Opinion

Pro-abortion advocates claim to help the poor, minorities and women, but do they really?

It’s contradictory to advocate for a particular group while at the same time support laws that deny that same group’s right to life.

And yet, the public rhetoric thrown around by pro-abortion politicians and advocates is,“Let’s help the poor, minorities, and women,” while their more private rhetoric includes targeting these groups through abortion. It’s a hypocritical mindset, to say the least.

While certain politicians and advocates may have good intentions of helping people, their efforts to push the pro-abortion agenda on the public — and particularly on the most vulnerable — is actually hurting the very people they’re trying to help.

Black Americans

Take, for example, black Americans. According to an open letter to former presidential candidate Hillary Clinton, “Nationally there are 365 black babies aborted for every 1,000 that are born. Blacks account for roughly 38 percent of all abortions in the country” though they only represent “13 percent of the population.”

Those are scary numbers, considering that an “estimated number of aborted African-American babies from 1967 through June 2016 is equal to 48.5 percent of the current total African American population.”

Poor Americans

Planned Parenthood has marketed itself as the go-to brand name for low-income women’s health.

“Planned Parenthood has been fighting defunding with the excuse that they, and they alone, can provide health care to women living in poor and minority neighborhoods,” Live Action News reported.

If America’s largest abortion corporation can market itself as the sole provider of women’s health, especially in poor communities, then what’s to stop Planned Parenthood from charging skyrocketing prices for their services?

In a recorded phone call to Planned Parenthood’s Wichita Health Center, Operation Rescue reported that the cost to purchase abortion pills is $659, and that’s if a woman’s blood type is positive. If her blood type is negative, she can expect to pay over $755. This Planned Parenthood facility — located in a poor area of town — charges more than the national average cost to buy abortion pills: $557.

“With the Wichita Planned Parenthood located in a poor African-American neighborhood, that means it is poor women [who] will be targeted for abortions at Beverly Hills prices,” Troy Newman, President of Operation Rescue, said.

The pro-abortion agenda, especially with its heavily targeted marketing, is making it more and more difficult for poor communities to look outside of Planned Parenthood. Planned Parenthood’s ability to locate right in the middle of poor neighborhoods makes it easy for the abortion-focused organization to make poor and pregnant mothers feel like they must depend on Planned Parenthood’s expensive services. Of course, this only lands these women in even tougher financial situations. (Despite Planned Parenthood’s marketing, it is neither necessary nor the only solution for poor women or any women.)

Women in America

Many pro-abortion advocates claim to be feminists, yet the modern-day term has been skewed with lies and deception. Abortion advocates say that a feminist can only be a person who supports a woman’s ‘right to choose.’ If you dare to say you’re a pro-life feminist, these advocates will insist that you don’t care about women’s health.
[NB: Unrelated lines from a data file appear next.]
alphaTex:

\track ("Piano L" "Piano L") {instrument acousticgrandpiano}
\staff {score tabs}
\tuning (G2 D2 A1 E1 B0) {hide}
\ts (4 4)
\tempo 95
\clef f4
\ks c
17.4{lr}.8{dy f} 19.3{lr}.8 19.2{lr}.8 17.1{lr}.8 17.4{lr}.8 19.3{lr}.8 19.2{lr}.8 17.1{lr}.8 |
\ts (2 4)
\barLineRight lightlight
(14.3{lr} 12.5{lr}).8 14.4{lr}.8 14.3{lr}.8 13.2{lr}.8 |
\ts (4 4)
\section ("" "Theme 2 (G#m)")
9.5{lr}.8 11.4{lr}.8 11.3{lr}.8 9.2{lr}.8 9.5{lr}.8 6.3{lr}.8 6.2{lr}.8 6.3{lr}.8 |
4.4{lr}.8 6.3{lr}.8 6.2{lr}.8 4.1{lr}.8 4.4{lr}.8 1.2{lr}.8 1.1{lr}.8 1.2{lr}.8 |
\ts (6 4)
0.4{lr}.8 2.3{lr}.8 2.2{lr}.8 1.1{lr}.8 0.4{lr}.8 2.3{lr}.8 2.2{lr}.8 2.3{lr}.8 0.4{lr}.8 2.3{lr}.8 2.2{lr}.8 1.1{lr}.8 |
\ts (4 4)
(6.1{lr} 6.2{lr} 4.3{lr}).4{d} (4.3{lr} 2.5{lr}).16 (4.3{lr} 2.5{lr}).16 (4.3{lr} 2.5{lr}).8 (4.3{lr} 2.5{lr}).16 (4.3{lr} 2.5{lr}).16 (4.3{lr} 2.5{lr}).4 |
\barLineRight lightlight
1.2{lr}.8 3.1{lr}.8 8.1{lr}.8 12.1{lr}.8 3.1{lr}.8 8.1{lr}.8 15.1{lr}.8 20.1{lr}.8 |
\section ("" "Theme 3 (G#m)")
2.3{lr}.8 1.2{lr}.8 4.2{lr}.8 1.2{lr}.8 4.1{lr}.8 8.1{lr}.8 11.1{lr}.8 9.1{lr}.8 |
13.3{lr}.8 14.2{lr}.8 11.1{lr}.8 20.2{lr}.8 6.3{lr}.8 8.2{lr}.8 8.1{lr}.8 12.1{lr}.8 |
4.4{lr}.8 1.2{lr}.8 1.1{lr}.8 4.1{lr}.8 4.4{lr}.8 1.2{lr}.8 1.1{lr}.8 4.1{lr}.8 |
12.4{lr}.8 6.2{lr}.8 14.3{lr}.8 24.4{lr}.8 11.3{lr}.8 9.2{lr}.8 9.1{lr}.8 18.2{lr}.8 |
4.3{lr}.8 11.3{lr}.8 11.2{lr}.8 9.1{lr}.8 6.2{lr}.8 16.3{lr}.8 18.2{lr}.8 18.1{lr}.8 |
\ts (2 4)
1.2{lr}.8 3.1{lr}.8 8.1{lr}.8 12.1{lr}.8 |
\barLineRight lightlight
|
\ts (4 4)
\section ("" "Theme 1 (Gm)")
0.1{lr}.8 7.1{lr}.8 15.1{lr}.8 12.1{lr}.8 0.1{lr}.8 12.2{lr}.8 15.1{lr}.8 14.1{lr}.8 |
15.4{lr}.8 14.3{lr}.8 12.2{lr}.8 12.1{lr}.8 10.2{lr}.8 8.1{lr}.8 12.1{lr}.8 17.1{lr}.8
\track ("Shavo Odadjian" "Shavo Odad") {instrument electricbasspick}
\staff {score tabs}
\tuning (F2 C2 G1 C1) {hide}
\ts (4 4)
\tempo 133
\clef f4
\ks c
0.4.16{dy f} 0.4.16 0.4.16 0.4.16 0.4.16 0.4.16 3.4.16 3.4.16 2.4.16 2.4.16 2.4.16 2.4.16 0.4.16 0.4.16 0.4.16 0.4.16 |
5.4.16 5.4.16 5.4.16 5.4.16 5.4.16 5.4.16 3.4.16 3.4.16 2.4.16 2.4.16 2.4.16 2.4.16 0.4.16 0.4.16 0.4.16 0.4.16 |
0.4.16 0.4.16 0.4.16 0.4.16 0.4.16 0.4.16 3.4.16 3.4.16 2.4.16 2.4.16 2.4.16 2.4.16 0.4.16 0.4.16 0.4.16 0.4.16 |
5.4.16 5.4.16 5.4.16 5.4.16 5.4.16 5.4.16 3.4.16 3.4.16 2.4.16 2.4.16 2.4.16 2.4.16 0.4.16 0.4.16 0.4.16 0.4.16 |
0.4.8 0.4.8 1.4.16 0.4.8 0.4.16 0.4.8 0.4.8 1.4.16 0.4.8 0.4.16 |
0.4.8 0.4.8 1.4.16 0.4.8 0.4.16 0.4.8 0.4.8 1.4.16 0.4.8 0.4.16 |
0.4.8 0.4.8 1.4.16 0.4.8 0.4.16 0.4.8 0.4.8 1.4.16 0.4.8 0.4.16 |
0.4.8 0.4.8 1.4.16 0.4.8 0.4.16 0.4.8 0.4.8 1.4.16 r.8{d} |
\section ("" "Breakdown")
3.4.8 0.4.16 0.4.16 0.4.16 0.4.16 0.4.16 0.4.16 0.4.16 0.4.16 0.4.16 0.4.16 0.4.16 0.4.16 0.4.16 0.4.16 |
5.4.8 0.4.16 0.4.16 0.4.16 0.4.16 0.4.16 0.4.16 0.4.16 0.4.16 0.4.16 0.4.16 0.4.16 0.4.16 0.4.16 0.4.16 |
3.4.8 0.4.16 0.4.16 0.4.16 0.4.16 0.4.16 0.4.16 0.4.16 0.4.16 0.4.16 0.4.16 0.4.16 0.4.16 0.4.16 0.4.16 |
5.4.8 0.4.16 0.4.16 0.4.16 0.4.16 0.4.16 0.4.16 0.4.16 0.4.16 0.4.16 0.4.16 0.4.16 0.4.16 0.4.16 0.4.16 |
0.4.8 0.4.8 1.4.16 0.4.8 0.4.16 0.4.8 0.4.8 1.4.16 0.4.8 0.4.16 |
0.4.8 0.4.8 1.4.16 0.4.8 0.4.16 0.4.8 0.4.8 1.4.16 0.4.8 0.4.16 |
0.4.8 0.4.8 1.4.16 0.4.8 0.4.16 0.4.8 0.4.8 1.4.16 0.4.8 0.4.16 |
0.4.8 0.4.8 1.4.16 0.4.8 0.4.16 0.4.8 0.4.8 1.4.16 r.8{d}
But please, take a history lesson. The first wave of feminists was pro-life, not pro-abortion. They recognized that it was neither fair nor right to fight so hard for women’s equality while supporting the right to kill females in the womb.

According to a 2013 Live Action News article, “The original feminists abhorred abortion, and they fought for women to not be put in that place of desperation where they might have to choose whether or not they killed their unborn children.”

Original feminists like Elizabeth Cady Stanton, Victoria Woodhull, and Susan B. Anthony would not be keen to Cecile Richards’ pro-abortion message.

Women, minorities, and poor communities don’t deserve to be bogged down by the pro-abortion agenda that targets them rather than serves them. They deserve to be liberated from the ‘help’ pro-abortion politicians and advocates claim to give them.

Women, minorities, and poor communities deserve other options besides abortion.